> [TEXT PASSAGE]:

Possession of an immovable property or of a real right over such property, including a servitude (easement), which has continued uninterruptedly for more than six months, may be protected against any disturbance.
Para. 2.
The claim may be brought within a six-month period.
Para. 1.
The possessor or detainer from whom a movable or immovable thing has been taken by force or secretly may, within six months, request its return from the person who took it.
Para. 2.
This shall not exclude the right of the person who took the thing to bring the claim under the preceding Article.
ACQUISITION AND LOSS OF THE RIGHT OF OWNERSHIP
Para. 1.
The right of ownership shall be acquired by legal transaction, by prescription, or by other means determined by law.
ACQUISITION OF A MOVABLE THING BY GOOD-FAITH POSSESSION
(Para. 1 am. SG No. 100 of 1997)
Para. 1.
A person who acquires, for consideration, possession of a movable thing or of a bearer security on a legal ground, even from a non-owner, but without knowing this, shall acquire ownership, except where the transfer of ownership of the movable thing requires a notarial deed or notarisation of signatures.
Para. 2.
This rule shall also apply to the acquisition of other real rights over a movable thing.
(Para. 2 am. SG No. 31 of 1990)
Para. 3.
The owner of a stolen or lost thing may claim it from the good-faith possessor within a three-year period from the theft or loss.
Para. 4.
This rule shall not apply where the possessor acquired the thing from a State or municipal enterprise.
ACQUISITION OF OWNERSHIP BY PRESCRIPTION
Para. 1.
Ownership of an immovable property by prescription shall be acquired through uninterrupted possession for a period of ten years.
Para. 2.
Where possession is in good faith, ownership shall be acquired through uninterrupted possession for a period of five years.
Para. 1.
A movable thing shall be acquired by prescription through uninterrupted possession for a period of five years.
Para. 2.
A person who acquires possession of a movable thing through a criminal offence may not acquire ownership even by prescription.
Para. 1.
Prescription shall be interrupted if possession is lost for a period exceeding six months.
Para. 1.

> [SET OF TASKS]:
**a)** From the provisions on possession and ownership, reproduce word for word the part that opens with the words containing "Where possession is" and closes with "even by prescription.".
**b)** Continue the provisions on possession and ownership from the point where they stop.

> [SUPPLIED DATA]:
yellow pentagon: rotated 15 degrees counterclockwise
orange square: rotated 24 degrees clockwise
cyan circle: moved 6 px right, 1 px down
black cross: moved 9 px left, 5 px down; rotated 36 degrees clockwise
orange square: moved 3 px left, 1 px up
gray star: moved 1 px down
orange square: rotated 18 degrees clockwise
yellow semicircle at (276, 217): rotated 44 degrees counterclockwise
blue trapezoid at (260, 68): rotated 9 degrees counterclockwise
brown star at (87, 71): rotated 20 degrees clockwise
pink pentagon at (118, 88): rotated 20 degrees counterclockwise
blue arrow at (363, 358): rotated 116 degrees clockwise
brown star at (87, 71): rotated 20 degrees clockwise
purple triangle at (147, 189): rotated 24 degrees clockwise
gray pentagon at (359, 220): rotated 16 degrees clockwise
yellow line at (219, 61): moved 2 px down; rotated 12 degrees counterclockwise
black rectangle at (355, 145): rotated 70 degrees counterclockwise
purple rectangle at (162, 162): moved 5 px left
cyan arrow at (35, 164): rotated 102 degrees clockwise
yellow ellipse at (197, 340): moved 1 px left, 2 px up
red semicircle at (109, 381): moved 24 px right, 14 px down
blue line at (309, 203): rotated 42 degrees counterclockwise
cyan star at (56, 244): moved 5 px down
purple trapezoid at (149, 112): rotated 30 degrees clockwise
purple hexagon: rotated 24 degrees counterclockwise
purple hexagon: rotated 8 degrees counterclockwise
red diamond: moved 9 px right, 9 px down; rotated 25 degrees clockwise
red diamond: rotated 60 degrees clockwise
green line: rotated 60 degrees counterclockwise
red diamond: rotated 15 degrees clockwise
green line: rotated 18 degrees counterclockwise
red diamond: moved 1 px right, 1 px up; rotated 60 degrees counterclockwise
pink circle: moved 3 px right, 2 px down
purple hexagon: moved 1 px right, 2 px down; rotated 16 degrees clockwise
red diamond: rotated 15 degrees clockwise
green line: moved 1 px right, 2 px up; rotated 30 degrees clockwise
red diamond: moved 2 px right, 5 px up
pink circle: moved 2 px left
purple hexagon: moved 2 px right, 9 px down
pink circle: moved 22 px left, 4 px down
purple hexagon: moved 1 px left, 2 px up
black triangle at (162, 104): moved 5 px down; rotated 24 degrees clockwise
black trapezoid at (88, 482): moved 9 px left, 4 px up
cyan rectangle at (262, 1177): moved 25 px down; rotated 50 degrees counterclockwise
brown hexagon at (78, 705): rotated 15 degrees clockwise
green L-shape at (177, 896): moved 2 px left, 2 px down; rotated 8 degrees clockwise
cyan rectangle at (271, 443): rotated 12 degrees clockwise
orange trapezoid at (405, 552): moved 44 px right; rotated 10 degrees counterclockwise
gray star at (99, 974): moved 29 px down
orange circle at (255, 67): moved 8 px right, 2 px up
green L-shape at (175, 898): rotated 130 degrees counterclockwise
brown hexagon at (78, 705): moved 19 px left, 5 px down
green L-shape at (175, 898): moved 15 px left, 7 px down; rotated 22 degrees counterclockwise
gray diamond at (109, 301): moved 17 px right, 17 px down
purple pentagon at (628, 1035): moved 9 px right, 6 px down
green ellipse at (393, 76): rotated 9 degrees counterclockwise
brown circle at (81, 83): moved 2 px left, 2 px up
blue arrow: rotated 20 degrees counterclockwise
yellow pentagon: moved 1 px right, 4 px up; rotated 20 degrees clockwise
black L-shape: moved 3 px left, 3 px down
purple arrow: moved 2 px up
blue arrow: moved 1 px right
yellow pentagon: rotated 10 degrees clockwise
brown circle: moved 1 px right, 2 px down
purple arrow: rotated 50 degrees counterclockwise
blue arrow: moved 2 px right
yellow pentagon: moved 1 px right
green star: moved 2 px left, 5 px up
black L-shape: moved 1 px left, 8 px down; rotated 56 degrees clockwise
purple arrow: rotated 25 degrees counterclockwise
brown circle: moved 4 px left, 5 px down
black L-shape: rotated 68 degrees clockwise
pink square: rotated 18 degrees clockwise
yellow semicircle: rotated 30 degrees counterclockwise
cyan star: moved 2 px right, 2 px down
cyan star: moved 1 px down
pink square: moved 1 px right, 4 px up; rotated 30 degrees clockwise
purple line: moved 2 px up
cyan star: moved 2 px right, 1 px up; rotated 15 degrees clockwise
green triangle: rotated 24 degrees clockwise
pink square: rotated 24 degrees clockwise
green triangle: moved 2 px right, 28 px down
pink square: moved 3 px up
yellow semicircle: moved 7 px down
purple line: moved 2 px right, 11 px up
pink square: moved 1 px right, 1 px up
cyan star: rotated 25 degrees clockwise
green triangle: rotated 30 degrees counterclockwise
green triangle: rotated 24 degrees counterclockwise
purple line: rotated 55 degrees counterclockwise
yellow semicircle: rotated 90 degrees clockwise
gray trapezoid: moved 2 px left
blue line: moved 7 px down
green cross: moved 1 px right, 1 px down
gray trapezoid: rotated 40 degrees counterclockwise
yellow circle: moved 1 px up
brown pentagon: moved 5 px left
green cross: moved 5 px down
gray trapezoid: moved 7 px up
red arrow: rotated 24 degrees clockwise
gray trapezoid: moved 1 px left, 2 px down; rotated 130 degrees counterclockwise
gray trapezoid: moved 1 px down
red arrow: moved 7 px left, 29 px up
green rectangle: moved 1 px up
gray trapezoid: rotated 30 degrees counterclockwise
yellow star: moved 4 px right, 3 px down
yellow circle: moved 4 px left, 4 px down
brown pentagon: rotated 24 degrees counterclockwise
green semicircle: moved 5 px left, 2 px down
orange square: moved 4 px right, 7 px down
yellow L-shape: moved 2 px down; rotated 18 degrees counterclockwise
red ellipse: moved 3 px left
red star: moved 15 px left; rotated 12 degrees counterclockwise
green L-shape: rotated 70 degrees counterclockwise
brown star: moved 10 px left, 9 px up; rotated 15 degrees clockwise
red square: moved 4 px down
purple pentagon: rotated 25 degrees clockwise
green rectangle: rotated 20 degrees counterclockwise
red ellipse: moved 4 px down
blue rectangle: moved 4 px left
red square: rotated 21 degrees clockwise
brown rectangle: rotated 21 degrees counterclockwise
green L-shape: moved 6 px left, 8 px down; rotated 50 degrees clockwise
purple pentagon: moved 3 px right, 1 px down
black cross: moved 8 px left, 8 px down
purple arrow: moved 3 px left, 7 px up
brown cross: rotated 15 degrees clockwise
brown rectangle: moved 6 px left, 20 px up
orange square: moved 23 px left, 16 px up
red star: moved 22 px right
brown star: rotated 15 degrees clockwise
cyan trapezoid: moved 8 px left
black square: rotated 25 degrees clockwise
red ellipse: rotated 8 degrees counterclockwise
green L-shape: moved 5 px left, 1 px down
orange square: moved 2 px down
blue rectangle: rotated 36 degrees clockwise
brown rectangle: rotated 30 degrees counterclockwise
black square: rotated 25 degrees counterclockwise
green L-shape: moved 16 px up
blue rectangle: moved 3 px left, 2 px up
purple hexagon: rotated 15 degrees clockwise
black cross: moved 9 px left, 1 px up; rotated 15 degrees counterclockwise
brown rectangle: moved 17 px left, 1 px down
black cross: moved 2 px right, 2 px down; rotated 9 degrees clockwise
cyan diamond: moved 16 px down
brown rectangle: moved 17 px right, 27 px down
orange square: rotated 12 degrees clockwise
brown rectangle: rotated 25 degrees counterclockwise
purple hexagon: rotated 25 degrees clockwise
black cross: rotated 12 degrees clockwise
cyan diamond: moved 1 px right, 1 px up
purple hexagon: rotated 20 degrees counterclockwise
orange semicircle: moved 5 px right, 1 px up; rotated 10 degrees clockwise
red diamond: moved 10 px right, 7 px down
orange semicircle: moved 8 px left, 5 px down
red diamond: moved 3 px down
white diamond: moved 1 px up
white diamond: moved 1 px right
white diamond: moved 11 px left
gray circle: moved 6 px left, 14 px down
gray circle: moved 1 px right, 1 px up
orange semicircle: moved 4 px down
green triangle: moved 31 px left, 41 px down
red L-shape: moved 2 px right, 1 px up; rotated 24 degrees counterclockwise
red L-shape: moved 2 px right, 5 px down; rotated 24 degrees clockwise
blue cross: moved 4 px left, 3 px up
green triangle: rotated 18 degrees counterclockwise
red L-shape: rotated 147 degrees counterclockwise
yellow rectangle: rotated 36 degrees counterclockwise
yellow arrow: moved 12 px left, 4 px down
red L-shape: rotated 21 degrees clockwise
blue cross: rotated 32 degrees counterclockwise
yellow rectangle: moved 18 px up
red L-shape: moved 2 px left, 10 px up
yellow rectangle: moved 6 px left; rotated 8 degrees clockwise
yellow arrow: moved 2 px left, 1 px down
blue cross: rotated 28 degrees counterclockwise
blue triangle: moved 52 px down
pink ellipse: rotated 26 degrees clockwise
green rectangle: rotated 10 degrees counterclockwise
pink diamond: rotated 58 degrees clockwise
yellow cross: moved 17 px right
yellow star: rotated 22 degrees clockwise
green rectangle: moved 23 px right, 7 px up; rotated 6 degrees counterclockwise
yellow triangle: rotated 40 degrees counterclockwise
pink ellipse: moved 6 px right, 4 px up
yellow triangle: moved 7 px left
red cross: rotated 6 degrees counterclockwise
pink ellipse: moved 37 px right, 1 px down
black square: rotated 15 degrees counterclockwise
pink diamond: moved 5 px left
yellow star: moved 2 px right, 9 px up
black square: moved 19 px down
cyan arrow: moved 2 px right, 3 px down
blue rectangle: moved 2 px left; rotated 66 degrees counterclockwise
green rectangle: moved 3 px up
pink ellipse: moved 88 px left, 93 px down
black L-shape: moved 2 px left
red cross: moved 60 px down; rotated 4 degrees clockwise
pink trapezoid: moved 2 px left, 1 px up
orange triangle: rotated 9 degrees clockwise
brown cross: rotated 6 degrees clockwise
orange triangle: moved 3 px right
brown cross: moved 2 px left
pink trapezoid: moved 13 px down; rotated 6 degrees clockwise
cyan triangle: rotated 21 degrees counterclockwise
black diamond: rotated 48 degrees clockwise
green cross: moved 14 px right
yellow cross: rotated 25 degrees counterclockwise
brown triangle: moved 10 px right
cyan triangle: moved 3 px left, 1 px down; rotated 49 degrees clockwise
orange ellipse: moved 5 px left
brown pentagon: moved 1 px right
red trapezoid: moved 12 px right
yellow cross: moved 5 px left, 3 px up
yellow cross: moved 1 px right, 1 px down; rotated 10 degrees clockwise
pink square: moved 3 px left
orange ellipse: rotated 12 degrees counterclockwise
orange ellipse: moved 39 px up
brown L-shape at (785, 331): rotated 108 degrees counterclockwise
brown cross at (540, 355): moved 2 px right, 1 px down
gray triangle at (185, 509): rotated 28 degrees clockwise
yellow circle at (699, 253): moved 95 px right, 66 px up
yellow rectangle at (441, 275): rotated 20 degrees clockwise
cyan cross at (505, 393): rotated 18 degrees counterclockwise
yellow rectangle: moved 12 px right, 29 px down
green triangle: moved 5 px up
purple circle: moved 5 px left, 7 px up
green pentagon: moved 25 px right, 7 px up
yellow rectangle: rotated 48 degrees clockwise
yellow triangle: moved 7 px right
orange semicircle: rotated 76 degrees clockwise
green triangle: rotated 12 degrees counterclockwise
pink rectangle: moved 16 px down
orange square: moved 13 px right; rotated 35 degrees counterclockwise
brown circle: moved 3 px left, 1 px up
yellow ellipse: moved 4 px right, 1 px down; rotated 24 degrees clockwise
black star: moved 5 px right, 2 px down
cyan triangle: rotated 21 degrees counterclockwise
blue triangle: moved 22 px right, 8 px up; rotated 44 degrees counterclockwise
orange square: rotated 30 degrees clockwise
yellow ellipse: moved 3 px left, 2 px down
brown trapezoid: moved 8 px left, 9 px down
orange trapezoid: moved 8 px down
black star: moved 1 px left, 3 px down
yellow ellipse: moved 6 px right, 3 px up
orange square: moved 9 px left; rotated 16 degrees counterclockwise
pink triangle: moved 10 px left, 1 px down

> [SOLVED PROBLEMS]:
**a)**
Where possession is in good faith, ownership shall be acquired through uninterrupted possession for a period of five years.
Para. 1.
A movable thing shall be acquired by prescription through uninterrupted possession for a period of five years.
Para. 2.
A person who acquires possession of a movable thing through a criminal offence may not acquire ownership even by prescription.

**b)**
The possessor may add to their possession the possession of their predecessor in title.
Para. 1.
A person who proves possession at different times shall be presumed to have possessed during the intervening period as well, unless the contrary is proven.
Para. 1.
With regard to acquisitive prescription, in addition to the above rules, Arts. 113, 115, 116, 117 and 120 of the Obligations and Contracts Act shall apply mutatis mutandis.
Para. 1.
The provisions on acquisition of ownership of an immovable property by prescription shall apply to the acquisition by prescription of other real rights over such property as well.
(am. SG No. 31 of 1990; suppl. SG No. 33 of 1996)
Para. 1.
A thing which is public State or municipal property may not be acquired by prescription.
FOUND THINGS
Para. 1.
A person who finds a movable thing shall be obliged to hand it over to the owner or to the person who has lost it, after set-off or payment of the remuneration and expenses.
(am. SG No. 36 of 1979; am. SG No. 33 of 1996)
Para. 1.
Where the owner and the person who lost the thing are unknown, the finder shall be obliged to hand it over immediately to the respective Municipal Property Office.
Para. 2.
If the owner or the person who lost the thing claims it within one year from the finding, the thing shall be returned upon payment of remuneration amounting to 10 per cent of the value of the thing and the expenses for its transportation and safekeeping.
Para. 3.
The remuneration may be reduced by the court in view of the financial condition of the person who lost the thing or where the full amount of the remuneration is excessively high.
(am. SG No. 31 of 1990; am. SG No. 33 of 1996)
Para. 1.
If the owner or the person who lost the thing is not found or does not appear within one year, the thing shall become property of the municipality.
Para. 2.
In this case, the provision of Art. 78, Para. 3 shall not apply.
Para. 3.
Things subject to rapid spoilage or the safekeeping of which requires substantial expenses shall be sold, and the proceeds shall be handled in accordance with the preceding paragraph.
(am. SG No. 36 of 1979; rep. SG No. 33 of 1996)
Para. 1.
Things buried in the ground, built into walls, or hidden in another manner, the owner of which cannot be discovered, shall become property of the State.
Para. 2.
The person who has found them shall be entitled to remuneration amounting to 25 per cent of their value.
ACCESSIONS
Para. 1.
The owner of the land shall also be the owner of the buildings and plantings on it, unless otherwise established.
Para. 1.
The yield from a thing, such as fruits, increase of livestock, rent and other such yields, shall belong to its owner.
PROCESSING AND ATTACHMENT
Para. 1.
A person who has made a new thing from materials belonging to another shall become the owner of the thing if the value of the work exceeds the value of the material and if the person did not know that the material belonged to another.
Para. 2.
Otherwise, the owner of the material shall become the owner of the thing, but shall have the right to renounce it.
Para. 1.
Where a thing is made from materials belonging to different owners, the owner of the thing shall be the person to whom the principal material belongs.
Para. 2.
If none of the materials can be regarded as principal, co-ownership of the thing shall arise.
Para. 1.
In the cases under the preceding two Articles, the person who becomes the owner of the new thing shall owe compensation for the value of the material or for the work, as well as for other damages, if any.
Para. 1.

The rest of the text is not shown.